++++ Data

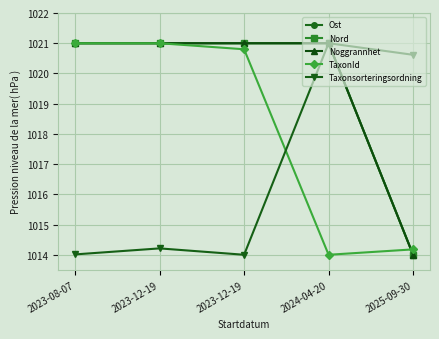

Which has a higher value, 2025-09-30 or 2023-12-19?

2023-12-19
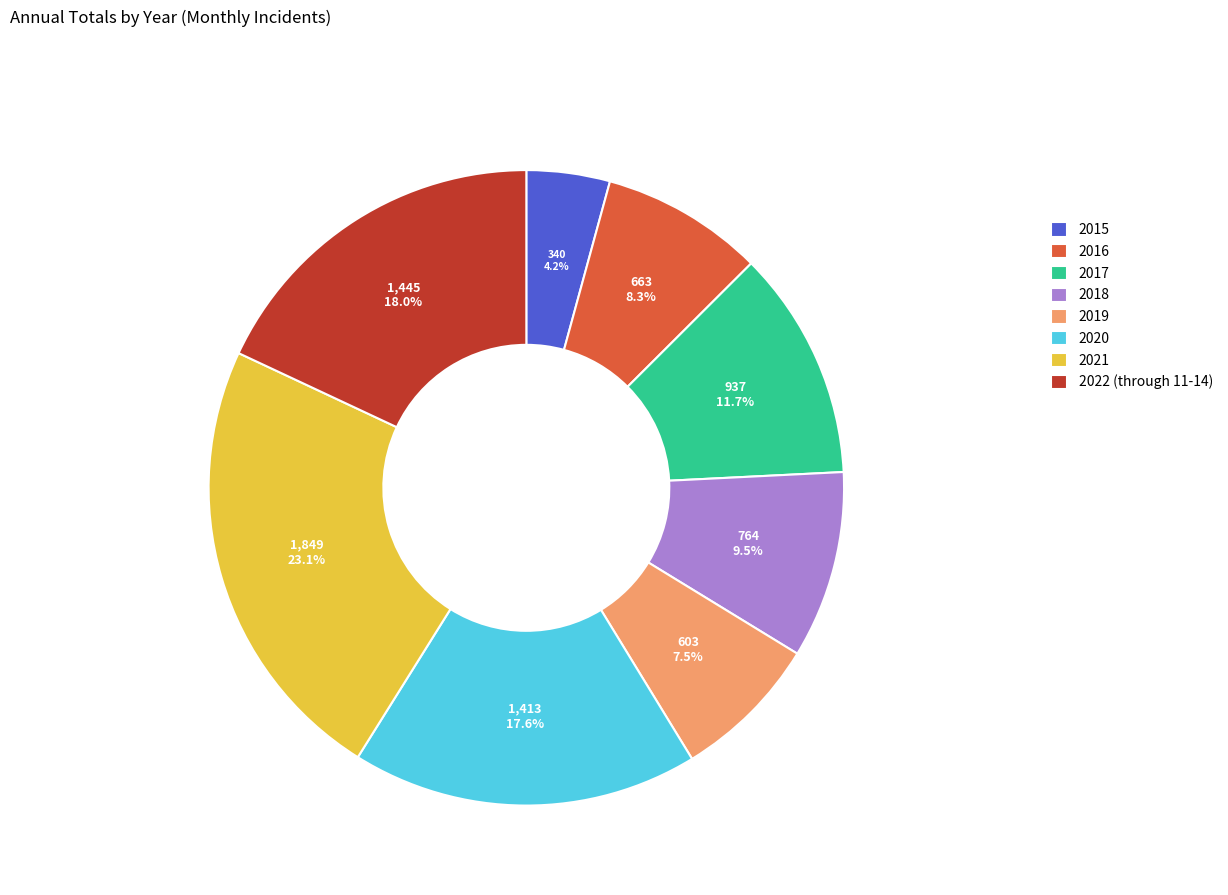

Approximately how many times larger is the value at 2017 compared to 2021?

0.5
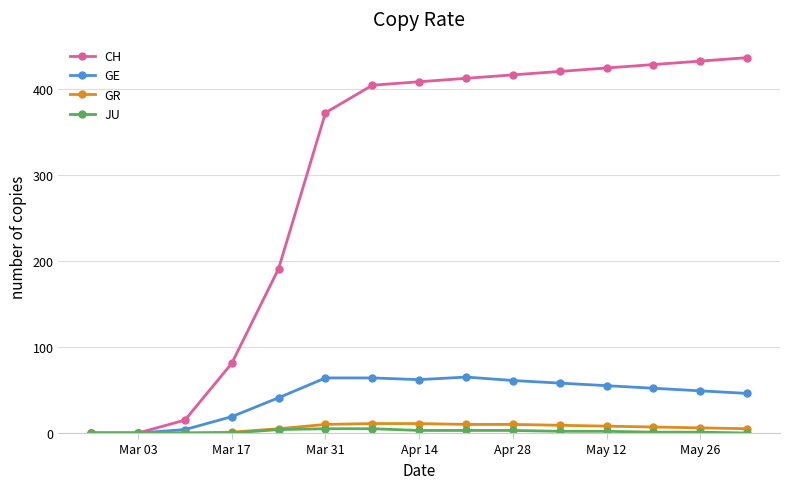

At how many categories does at least one series exceed 312?

10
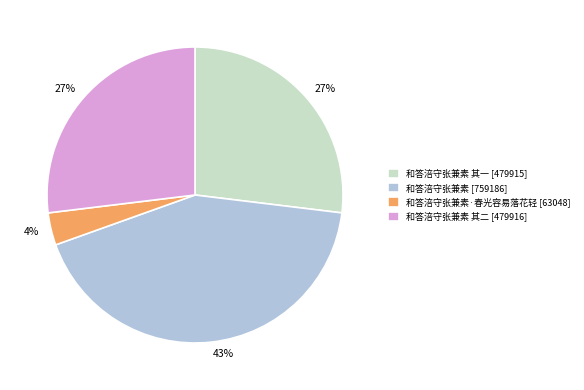

Is there a majority slice in this chart?

No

++++++++

Work request:
Rewrite the listing from the line containing "Approximately how many" through the end of the listing, replacing "slice" with "segment" and changing nothing else. Leave the pictures out of your answer.

Task response:
Approximately how many times larger is the value at 2017 compared to 2021?

0.5

At how many categories does at least one series exceed 312?

10

Is there a majority segment in this chart?

No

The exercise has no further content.